I would like to make the following code thread-safe. Unfortunately, I have tried locking at various levels within this code with no success. The only instance I can seem to achieve thread-safety is to place a lock around the entire loop which effectively makes the Parallel.ForEach no faster (possibly even slower) than just using foreach. The code is relatively/almost safe with no locking. It only seems to show slight variations in the summation of the geneTokens.Value[-1] keys and gtCandidates.Value[-1] keys about once out of every 20 or so executions.

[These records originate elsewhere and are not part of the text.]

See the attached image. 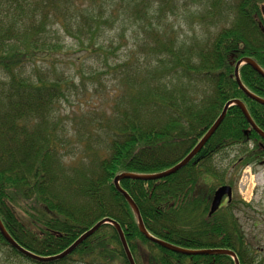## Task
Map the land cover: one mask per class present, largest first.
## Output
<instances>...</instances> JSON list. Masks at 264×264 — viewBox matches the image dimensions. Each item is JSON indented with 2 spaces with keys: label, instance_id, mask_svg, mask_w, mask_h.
Instances as JSON below:
<instances>
[{
  "label": "trees",
  "instance_id": "1",
  "mask_svg": "<svg viewBox=\"0 0 264 264\" xmlns=\"http://www.w3.org/2000/svg\"><path fill=\"white\" fill-rule=\"evenodd\" d=\"M185 1L0 0V221L23 249L40 257L57 255L109 219L119 225L135 264H235L226 254L183 255L146 239L114 185L123 173L151 175L178 164L228 102L240 101L264 133V105L247 97L234 76L242 59L264 72V0H187L196 4L204 29L192 43L179 41L173 31L167 35L168 23L161 22L167 10L177 15ZM131 26L135 48L153 63L146 69L132 66L119 78L104 142L89 150L87 163L66 166L56 111L75 84L53 64L51 75L47 68L42 73L36 62L62 54L60 33L84 54H114L118 47L104 52L99 38ZM52 27L55 35L48 39ZM238 74L243 87L264 101V77L249 65L240 66ZM233 148L237 157L224 164ZM255 163H264V140L231 106L200 152L175 174L154 181L123 179L119 187L154 239L189 251L228 250L238 264H264L235 215L245 203L232 198L209 214L215 190L232 187L239 172ZM2 254L7 264H129L110 224L61 260L33 261L0 235Z\"/></svg>",
  "mask_w": 264,
  "mask_h": 264
},
{
  "label": "rangeland",
  "instance_id": "2",
  "mask_svg": "<svg viewBox=\"0 0 264 264\" xmlns=\"http://www.w3.org/2000/svg\"><path fill=\"white\" fill-rule=\"evenodd\" d=\"M181 3L177 15L170 16L167 10V19L162 18L161 22L168 23V26L164 25L167 35L173 31L179 41L189 42L193 35H203L204 29L196 16V4L187 0ZM133 30L135 27L131 26L125 27L123 31L114 28L103 32L97 46H101L104 52L118 47L111 55L77 51L79 46L76 41L60 33L59 44L64 49L62 54H55L50 60L36 62L42 73L48 71L51 75L53 64L57 73L72 79L75 84L71 96L60 101L56 111L58 129L64 133L60 159L66 166L75 168L79 166V160L87 163L89 152L97 150V144L104 142L105 132L113 124L110 114L116 110L115 90L119 78L130 72L132 66L144 69L147 64L153 63V59L146 61L144 53L135 48V42L130 38ZM54 33L55 27H52L48 39L54 38ZM104 60H107L109 66H106ZM130 60V65L124 66ZM28 66L27 71L30 72L32 65ZM114 66L115 69H108ZM46 68L47 71L44 70ZM236 154L237 148L230 149L222 162L230 164L237 157ZM232 189L233 198L246 204H240L235 215L247 240L260 255H264V163L245 166L232 183ZM3 252L7 253V248H3ZM0 264H7L3 254L0 255ZM19 264L30 263L21 261Z\"/></svg>",
  "mask_w": 264,
  "mask_h": 264
},
{
  "label": "water",
  "instance_id": "3",
  "mask_svg": "<svg viewBox=\"0 0 264 264\" xmlns=\"http://www.w3.org/2000/svg\"><path fill=\"white\" fill-rule=\"evenodd\" d=\"M262 13L264 15V7L262 8ZM242 65H249L253 70H255L258 74H260L262 77H264V72L251 60L248 59H242L241 61H239L234 69V76L236 79V82L238 84V86L240 87V89H242V91L247 95V97L257 101L258 103L264 105V101L253 96L252 94H250L241 84L240 79H239V74H238V70L239 67ZM231 106H237L240 111L242 112L243 116L245 117L246 121L249 123V125L251 126V128L264 140V133L258 129L256 127V125L253 123V121L251 120L245 106L240 102V101H232V102H228L224 108L222 113L220 114V116L217 118V120L213 123V125L210 127V129L207 130V132L205 133V135L201 138V140L198 142V144L185 156L184 159H182L178 164L174 165L173 167L162 171L160 173H156V174H151V175H136V174H130V173H123L117 177H115L114 179V185L116 187V189L118 191H120L122 193V195L124 196V198L127 200V202L129 203V205L131 206V208L134 211V214L136 216L137 219V223H138V227L140 232L145 236L146 239L151 240L157 244H159L161 247L173 251L175 253L178 254H183V255H214V254H226L228 256H230L235 264H238L237 258L235 256V254L231 251L228 250H199V251H189V250H184L181 249L179 247H176L174 245L159 241L154 239L153 237H151L147 231L145 230V227L143 225V222L141 220L139 211L135 205V203L132 201V199L129 197V195L127 193H125L122 189H120L119 187V182L123 179H133V180H141V181H154V180H159L162 178H165L167 176H170L172 174H175L177 171H179L181 168H183L184 166H186L191 160L192 158L197 155L200 150L202 149V147L205 145V143L209 140V138L215 133V131L217 130V128L220 126V124L222 123L227 110L231 107ZM226 196L228 201L231 200L232 197V190L231 187L229 186H222L219 187L213 195V199L211 201V205H210V215L215 213L216 210L219 208L221 201L223 199V197ZM105 224H110L112 226L115 227L120 242L122 244L123 250L125 252L127 261L129 264H135L132 258V255L129 251V248L127 246V243L125 241L123 232L121 231L119 225L109 219H105V220H101L98 223H96L93 227H91L89 230H87L84 234H82L70 247H68L66 250H64L63 252L54 255V256H50V257H40L37 256L25 249H23L22 247H20L7 233V231L4 229L3 224L0 221V235L3 237V239L8 243V245L10 247H12L13 249H15L16 251H18L20 254H22L23 256L36 261V262H40V263H46V262H52V261H56V260H61L65 257H67L68 255H70L83 241H85L86 239H88L89 237H91L102 225Z\"/></svg>",
  "mask_w": 264,
  "mask_h": 264
},
{
  "label": "flooded vegetation",
  "instance_id": "4",
  "mask_svg": "<svg viewBox=\"0 0 264 264\" xmlns=\"http://www.w3.org/2000/svg\"><path fill=\"white\" fill-rule=\"evenodd\" d=\"M232 197H233V190H232ZM225 203H229V202H227L226 197L223 198L221 205H224Z\"/></svg>",
  "mask_w": 264,
  "mask_h": 264
}]
</instances>
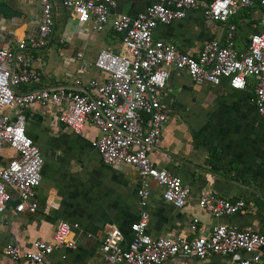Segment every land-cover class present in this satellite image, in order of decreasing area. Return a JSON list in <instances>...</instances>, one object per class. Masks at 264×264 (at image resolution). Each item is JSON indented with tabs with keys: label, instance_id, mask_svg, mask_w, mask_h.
I'll list each match as a JSON object with an SVG mask.
<instances>
[{
	"label": "crops",
	"instance_id": "crops-1",
	"mask_svg": "<svg viewBox=\"0 0 264 264\" xmlns=\"http://www.w3.org/2000/svg\"><path fill=\"white\" fill-rule=\"evenodd\" d=\"M113 1L109 18L118 14L135 17L156 0ZM1 6L15 14L5 17L0 13V48L14 47L35 33L40 11L37 0H0ZM263 18L264 8L255 4L231 19L238 48L261 30L258 23ZM225 32L224 25L194 11L183 19L157 26L153 37L196 55L211 40L223 42ZM100 50L124 53L119 36L109 25L103 32H95L89 23H77L72 11L55 4L51 36L43 49L30 53L31 68L39 81L19 90L24 93L30 89L79 88L75 85L79 81V89L93 96L95 93L87 88L88 81L101 83L106 79L105 73L94 67ZM252 95L250 82L245 90L233 91L225 81L219 86L195 85L184 72L169 71L166 87L159 94L167 121L148 155L156 168L168 171L189 186L190 195L183 208H175L163 199V188L147 180L148 199L143 210L148 215L146 233L150 237H207L218 224L264 236V125L250 102ZM6 112L12 118L17 113ZM19 112L25 117L26 133L38 146L44 165L35 213L20 209L14 192L11 201L0 207V264H28L7 259L4 247L13 244L26 251L36 240L51 244L60 221L79 225L70 237L75 247L53 251L41 264H108L101 250L104 236L113 229L119 230L126 248L132 237L130 226L139 220L137 192L141 180L137 170L102 163L91 147L99 133L90 121L80 135H75L58 123V107L33 104ZM15 156L12 150L0 148V168ZM204 193L230 203L243 200L245 207L233 215L214 218L198 206ZM193 219L198 220L194 232L190 229ZM195 261L174 259L164 264Z\"/></svg>",
	"mask_w": 264,
	"mask_h": 264
},
{
	"label": "built area",
	"instance_id": "built-area-1",
	"mask_svg": "<svg viewBox=\"0 0 264 264\" xmlns=\"http://www.w3.org/2000/svg\"><path fill=\"white\" fill-rule=\"evenodd\" d=\"M40 5L38 24L34 34L18 41L14 47L0 48V148L6 147L15 157L0 168V207L16 193L19 208L30 214L37 210L36 191L41 182L44 161L38 146L27 135L22 109L33 104L59 108L58 123L80 135L87 122L97 129L99 136L91 147L105 165H125L137 170L141 187L137 192L141 209L139 220L130 226L131 240L123 248V235L113 229L101 244L108 264H164L169 260L194 258V264H264V236L239 230L228 225H216L209 236L188 240L181 236L152 238L146 233L148 215L143 210L148 199L147 180L163 188V199L181 209L190 195V188L166 170L158 169L149 158L167 121L159 98L165 89L171 69L184 72L195 85L208 83L219 86L223 81L233 91L252 85L250 102L255 106L264 125V18L260 31L249 36L242 48L235 44L236 27L231 19L240 10L255 4L264 8V0H156L135 17L118 14L110 17L113 0H37ZM72 11L76 22L89 23L95 32H103L109 25L119 36L124 53L100 50L94 67L105 73V81L92 79L87 88L95 95L79 88L30 89L39 81L31 68L30 53L43 49L53 32L54 6ZM198 11L207 19L225 26L223 42L211 40L196 54L179 51L175 45L154 39L153 30ZM80 57V55H79ZM6 111H17L14 118ZM198 206L214 218L237 213L245 207L243 200L230 203L210 193H204ZM197 219L190 224L196 231ZM77 223L58 222L51 244L36 240L29 250L13 244L4 247V255L12 262L41 264L53 251L73 249L71 235ZM241 253L242 257L235 254ZM220 260L210 262L208 259ZM171 264H184L172 262Z\"/></svg>",
	"mask_w": 264,
	"mask_h": 264
},
{
	"label": "water",
	"instance_id": "water-1",
	"mask_svg": "<svg viewBox=\"0 0 264 264\" xmlns=\"http://www.w3.org/2000/svg\"><path fill=\"white\" fill-rule=\"evenodd\" d=\"M0 13H2L5 17L9 16V15H13L15 14L14 11H12L10 8H8L7 6H1L0 7Z\"/></svg>",
	"mask_w": 264,
	"mask_h": 264
}]
</instances>
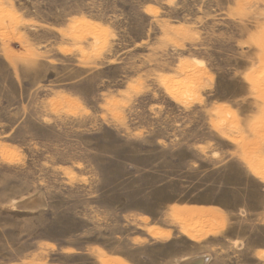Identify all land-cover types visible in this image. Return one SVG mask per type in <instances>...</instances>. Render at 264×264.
<instances>
[{
  "label": "rangeland",
  "instance_id": "rangeland-1",
  "mask_svg": "<svg viewBox=\"0 0 264 264\" xmlns=\"http://www.w3.org/2000/svg\"><path fill=\"white\" fill-rule=\"evenodd\" d=\"M190 263L264 264V0H0V264Z\"/></svg>",
  "mask_w": 264,
  "mask_h": 264
},
{
  "label": "bare ground",
  "instance_id": "bare-ground-1",
  "mask_svg": "<svg viewBox=\"0 0 264 264\" xmlns=\"http://www.w3.org/2000/svg\"><path fill=\"white\" fill-rule=\"evenodd\" d=\"M193 263V262H192ZM191 264V263H190ZM195 264V263H194Z\"/></svg>",
  "mask_w": 264,
  "mask_h": 264
}]
</instances>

I realize that Dictionary is not thread-safe. However, I cannot change this particular object to a ConcurrentDictionary without taking a major performance hit downstream. I would rather run this part of the code with a regular foreach than change that particular object. However, I am using ConcurrentDictionary to hold the individual Dictionary objects. I have also tried making this change, and it does not solve my race issue.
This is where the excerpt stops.